WHAT YOU NEED TO DO: This exercise calls for a copy of every line in the listing below that carries the word "loop".
★ ★ ★ ★
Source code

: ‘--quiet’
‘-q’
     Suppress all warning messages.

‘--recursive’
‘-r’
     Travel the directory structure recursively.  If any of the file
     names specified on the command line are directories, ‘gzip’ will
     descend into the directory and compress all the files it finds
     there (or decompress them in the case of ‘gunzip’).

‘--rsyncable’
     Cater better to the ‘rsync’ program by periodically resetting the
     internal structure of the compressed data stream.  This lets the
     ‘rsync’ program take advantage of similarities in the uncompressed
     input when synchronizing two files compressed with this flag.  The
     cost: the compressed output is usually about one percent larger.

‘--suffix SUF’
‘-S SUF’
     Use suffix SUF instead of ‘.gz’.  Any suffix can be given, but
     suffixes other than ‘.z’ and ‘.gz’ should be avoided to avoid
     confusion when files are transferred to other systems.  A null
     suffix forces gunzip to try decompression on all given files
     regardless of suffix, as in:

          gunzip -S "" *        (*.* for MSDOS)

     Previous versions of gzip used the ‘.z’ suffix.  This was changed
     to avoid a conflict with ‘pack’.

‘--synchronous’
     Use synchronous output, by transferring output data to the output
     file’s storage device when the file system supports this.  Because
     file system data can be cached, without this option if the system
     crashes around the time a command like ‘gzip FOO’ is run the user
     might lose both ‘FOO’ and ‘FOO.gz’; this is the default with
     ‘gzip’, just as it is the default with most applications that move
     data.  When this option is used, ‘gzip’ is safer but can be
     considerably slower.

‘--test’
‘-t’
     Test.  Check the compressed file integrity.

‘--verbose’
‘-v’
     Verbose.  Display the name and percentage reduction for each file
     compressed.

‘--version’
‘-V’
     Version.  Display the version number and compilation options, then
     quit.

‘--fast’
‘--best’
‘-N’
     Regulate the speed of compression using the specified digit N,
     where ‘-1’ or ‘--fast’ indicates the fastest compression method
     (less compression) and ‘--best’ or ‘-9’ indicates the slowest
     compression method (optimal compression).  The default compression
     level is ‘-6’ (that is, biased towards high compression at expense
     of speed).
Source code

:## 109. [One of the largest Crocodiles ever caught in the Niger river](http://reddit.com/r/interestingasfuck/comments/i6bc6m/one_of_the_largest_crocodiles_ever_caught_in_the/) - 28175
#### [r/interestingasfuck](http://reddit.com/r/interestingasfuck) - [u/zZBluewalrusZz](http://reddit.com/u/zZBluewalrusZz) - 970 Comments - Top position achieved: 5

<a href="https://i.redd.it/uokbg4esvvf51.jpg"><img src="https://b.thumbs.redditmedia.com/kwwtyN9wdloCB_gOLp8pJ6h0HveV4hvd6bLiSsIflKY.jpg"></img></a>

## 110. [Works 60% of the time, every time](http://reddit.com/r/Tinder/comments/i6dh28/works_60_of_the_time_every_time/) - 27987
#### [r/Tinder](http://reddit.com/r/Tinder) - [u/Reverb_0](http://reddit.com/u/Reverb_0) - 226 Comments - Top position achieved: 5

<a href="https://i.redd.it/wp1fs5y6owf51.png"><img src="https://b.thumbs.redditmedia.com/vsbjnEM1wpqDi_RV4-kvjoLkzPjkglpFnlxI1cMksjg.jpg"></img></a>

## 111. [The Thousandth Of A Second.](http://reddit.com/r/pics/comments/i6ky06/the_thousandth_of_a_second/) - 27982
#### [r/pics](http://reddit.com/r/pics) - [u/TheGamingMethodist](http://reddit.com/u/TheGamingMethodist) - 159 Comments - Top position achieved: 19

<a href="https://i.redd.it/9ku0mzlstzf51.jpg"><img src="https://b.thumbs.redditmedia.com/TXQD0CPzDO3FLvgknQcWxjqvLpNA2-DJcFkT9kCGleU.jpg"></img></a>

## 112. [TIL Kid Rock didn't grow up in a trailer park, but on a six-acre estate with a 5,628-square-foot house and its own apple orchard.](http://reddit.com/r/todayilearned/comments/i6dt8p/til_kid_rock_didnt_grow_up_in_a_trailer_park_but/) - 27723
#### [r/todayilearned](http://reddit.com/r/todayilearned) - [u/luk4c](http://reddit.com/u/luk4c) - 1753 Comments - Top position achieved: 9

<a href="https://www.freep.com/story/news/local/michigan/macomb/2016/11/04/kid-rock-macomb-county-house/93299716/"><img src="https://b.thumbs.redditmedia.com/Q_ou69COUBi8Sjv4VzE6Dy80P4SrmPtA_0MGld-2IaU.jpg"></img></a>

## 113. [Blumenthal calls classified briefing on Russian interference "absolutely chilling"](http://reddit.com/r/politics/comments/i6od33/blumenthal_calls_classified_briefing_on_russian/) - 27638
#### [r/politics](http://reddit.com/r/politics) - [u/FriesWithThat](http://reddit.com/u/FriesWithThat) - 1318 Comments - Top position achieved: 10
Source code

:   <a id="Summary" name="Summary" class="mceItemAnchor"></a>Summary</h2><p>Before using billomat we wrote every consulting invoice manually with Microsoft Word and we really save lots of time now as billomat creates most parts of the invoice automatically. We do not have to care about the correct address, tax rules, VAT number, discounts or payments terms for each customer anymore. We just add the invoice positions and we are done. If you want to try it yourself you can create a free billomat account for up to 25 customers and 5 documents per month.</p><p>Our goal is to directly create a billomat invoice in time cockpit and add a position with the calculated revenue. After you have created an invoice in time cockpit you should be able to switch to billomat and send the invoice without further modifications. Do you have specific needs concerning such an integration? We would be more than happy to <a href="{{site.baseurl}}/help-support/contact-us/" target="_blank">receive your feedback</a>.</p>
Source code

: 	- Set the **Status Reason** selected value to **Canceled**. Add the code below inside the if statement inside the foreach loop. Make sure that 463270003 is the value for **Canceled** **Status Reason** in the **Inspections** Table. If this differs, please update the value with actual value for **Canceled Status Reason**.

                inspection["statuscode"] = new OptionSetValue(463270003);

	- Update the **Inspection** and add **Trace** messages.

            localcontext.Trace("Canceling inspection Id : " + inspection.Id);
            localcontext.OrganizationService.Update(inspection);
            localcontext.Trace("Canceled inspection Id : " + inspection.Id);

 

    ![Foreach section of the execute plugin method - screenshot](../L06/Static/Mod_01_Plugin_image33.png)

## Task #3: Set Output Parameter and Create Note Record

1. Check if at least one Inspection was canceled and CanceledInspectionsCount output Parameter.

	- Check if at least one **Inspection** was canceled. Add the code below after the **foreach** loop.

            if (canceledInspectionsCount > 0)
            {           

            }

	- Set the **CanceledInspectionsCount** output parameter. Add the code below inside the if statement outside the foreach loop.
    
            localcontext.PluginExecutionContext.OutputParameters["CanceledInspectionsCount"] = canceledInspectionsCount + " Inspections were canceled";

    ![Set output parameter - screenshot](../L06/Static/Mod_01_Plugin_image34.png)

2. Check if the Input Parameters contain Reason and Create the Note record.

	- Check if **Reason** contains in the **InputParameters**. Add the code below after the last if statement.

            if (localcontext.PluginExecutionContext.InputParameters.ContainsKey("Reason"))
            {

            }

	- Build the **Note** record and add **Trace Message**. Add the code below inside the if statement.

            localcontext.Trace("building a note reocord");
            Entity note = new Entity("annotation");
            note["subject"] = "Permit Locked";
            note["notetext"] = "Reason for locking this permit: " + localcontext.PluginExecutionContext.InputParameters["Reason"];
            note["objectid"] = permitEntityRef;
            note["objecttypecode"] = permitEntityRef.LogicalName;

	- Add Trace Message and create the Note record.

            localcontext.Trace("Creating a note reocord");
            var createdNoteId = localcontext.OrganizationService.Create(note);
★ ★ ★ ★
EXERCISE RESULT:
: 	- Set the **Status Reason** selected value to **Canceled**. Add the code below inside the if statement inside the foreach loop. Make sure that 463270003 is the value for **Canceled** **Status Reason** in the **Inspections** Table. If this differs, please update the value with actual value for **Canceled Status Reason**.
	- Check if at least one **Inspection** was canceled. Add the code below after the **foreach** loop.
	- Set the **CanceledInspectionsCount** output parameter. Add the code below inside the if statement outside the foreach loop.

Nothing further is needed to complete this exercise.